Julu P O O, Cooper V L, Hansen S, Hainsworth R
Institute for Cardiovascular Research, University of Leeds, UK.
J Physiol. 2003 May 15;549(Pt 1):299-311. doi: 10.1113/jphysiol.2002.036715. Epub 2003 Apr 4.
To study cardiovascular control in the period leading to vasovagal syncope we monitored beat-to-beat blood pressure, heart rate (HR) and forearm blood flow in 14 patients with posturally related syncope, from supine through to tilt-induced pre-syncope. Signals of arterial blood pressure (BP) from a Finapres photoplethysmograph and an electrocardiograph (ECG) were fed into a NeuroScope system for continuous analysis. Non-invasive indices of cardiac vagal tone (CVT) and cardiac sensitivity to baroreflex (CSB) were derived on a beat-to-beat basis from these data. Brachial vascular resistance (VR) was assessed intermittently from brachial blood flow velocity (Doppler ultrasound) divided by mean arterial pressure (MAP). Patients underwent a progressive orthostatic stress test, which continued to pre-syncope and consisted of 20 min head-up tilt (HUT) at 60 deg, 10 min combined HUT and lower body suction (LBNP) at -20 mmHg followed by LBNP at -40 mmHg. Pre-syncope was defined as a fall in BP to below 80 mmHg systolic accompanied by symptoms. Baseline supine values were: MAP (means +/- S.E.M.) 84.9 +/- 3.2 mmHg; HR, 63.9 +/- 3.2 beats min-1; CVT, 10.8 +/- 2.6 (arbitrary units) and CSB, 8.2 +/- 1.6 ms mmHg-1. HUT alone provoked pre-syncope in 30 % of the patients whilst the remaining 70 % required LBNP. The cardiovascular responses leading to pre-syncope can be described in four phases. Phase 1, full compensation: where VR increased by 70.9 +/- 0.9 %, MAP was 89.2 +/- 3.8 mmHg and HR was 74.8 +/- 3.2 beats min-1 but CVT decreased to 3.5 +/- 0.5 units and CSB to 2.7 +/- 0.4 ms mmHg-1. Phase 2, tachycardia: a progressive increase in heart rate peaking at 104.2 +/- 5.1 beats min-1. Phase 3, instability: characterised by oscillations in BP and also often in HR; CVT and CSB also decreased to their lowest levels. Phase 4, pre-syncope: characterised by sudden decreases in arterial blood pressure and heart rate associated with intensification of the symptoms of pre-syncope. This study has given a clearer picture of the cardiovascular events leading up to pre-syncope. However, the mechanisms behind what causes a fully compensated system suddenly to become unstable remain unknown.

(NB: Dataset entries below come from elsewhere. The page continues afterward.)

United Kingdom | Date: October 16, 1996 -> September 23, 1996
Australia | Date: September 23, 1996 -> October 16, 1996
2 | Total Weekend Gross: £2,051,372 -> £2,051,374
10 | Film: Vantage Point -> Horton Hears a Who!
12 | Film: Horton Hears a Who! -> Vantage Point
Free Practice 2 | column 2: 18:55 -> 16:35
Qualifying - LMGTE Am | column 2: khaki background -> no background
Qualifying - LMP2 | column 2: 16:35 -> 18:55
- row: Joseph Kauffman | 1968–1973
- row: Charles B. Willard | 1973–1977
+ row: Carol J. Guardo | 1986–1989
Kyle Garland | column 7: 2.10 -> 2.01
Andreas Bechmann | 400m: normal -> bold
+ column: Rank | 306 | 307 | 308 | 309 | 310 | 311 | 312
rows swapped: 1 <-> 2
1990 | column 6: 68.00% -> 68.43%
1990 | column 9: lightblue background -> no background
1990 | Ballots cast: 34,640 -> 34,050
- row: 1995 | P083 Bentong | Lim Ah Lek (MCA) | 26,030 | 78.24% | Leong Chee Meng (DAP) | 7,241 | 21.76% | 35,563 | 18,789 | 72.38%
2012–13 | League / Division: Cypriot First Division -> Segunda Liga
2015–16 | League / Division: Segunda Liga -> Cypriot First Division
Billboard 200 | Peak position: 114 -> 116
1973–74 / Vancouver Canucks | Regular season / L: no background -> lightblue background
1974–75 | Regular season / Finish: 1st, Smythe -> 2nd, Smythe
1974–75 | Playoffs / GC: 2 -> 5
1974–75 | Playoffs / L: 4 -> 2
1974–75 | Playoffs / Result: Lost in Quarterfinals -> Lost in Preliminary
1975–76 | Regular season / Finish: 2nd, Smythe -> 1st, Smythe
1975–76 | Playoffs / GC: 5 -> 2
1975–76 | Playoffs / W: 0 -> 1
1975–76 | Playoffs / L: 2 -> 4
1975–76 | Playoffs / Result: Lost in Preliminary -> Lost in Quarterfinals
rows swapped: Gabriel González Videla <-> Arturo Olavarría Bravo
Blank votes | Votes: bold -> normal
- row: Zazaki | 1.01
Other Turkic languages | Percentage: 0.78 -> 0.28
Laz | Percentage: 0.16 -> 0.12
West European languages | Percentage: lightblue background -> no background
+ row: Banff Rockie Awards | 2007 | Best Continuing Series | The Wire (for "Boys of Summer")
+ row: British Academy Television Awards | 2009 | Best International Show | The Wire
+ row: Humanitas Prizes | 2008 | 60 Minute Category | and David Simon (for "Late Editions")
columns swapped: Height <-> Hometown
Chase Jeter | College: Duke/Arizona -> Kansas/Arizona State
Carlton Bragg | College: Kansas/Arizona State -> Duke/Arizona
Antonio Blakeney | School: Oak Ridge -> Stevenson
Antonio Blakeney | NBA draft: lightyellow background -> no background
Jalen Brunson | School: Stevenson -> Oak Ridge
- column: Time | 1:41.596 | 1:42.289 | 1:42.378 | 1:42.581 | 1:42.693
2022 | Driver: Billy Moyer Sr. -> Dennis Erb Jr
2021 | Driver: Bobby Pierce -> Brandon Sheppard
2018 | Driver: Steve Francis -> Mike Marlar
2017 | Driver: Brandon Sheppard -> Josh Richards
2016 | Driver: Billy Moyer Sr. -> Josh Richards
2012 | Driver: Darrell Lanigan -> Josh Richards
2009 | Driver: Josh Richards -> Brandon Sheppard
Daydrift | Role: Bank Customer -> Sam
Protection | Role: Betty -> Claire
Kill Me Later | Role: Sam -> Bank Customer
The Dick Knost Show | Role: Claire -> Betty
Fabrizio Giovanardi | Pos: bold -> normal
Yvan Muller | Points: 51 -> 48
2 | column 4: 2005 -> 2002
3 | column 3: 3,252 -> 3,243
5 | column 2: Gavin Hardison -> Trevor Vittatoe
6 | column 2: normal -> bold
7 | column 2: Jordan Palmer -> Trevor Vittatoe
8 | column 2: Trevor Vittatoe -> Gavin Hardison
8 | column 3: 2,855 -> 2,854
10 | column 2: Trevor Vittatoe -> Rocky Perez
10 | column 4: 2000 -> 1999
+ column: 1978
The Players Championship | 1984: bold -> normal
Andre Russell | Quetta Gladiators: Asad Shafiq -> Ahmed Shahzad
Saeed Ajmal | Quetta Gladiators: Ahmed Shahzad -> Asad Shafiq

为研究血管迷走性晕厥发作前期的心血管控制情况,我们对14例体位性相关晕厥患者从仰卧位到倾斜诱发晕厥前期进行逐搏血压、心率(HR)和前臂血流监测。来自Finapres光电容积描记仪和心电图(ECG)的动脉血压(BP)信号输入NeuroScope系统进行连续分析。基于这些数据逐搏得出心脏迷走神经张力(CVT)和心脏压力反射敏感性(CSB)的无创指标。通过肱动脉血流速度(多普勒超声)除以平均动脉压(MAP)间歇性评估肱血管阻力(VR)。患者接受渐进性直立应激试验,试验持续至晕厥前期,包括60°头高位倾斜(HUT)20分钟、-20 mmHg下HUT与下体负压(LBNP)联合10分钟,随后-40 mmHg下LBNP。晕厥前期定义为收缩压降至80 mmHg以下并伴有症状。仰卧位基线值为:MAP(均值±标准误)84.9±3.2 mmHg;HR,63.9±3.2次/分钟;CVT,10.8±2.6(任意单位),CSB,8.2±1.6 ms/mmHg。仅HUT诱发30%的患者出现晕厥前期,其余70%的患者需要LBNP。导致晕厥前期的心血管反应可分为四个阶段。第1阶段,完全代偿:VR增加70.9±0.9%,MAP为89.2±3.8 mmHg,HR为74.8±3.2次/分钟,但CVT降至3.5±0.5单位,CSB降至2.7±0.4 ms/mmHg。第2阶段,心动过速:心率逐渐增加,峰值为104.2±5.1次/分钟。第3阶段,不稳定期:其特征为血压波动,常伴有心率波动;CVT和CSB也降至最低水平。第4阶段,晕厥前期:其特征为动脉血压和心率突然下降,伴有晕厥前期症状加重。本研究更清晰地描绘了导致晕厥前期的心血管事件。然而,导致完全代偿系统突然变得不稳定的背后机制仍不清楚。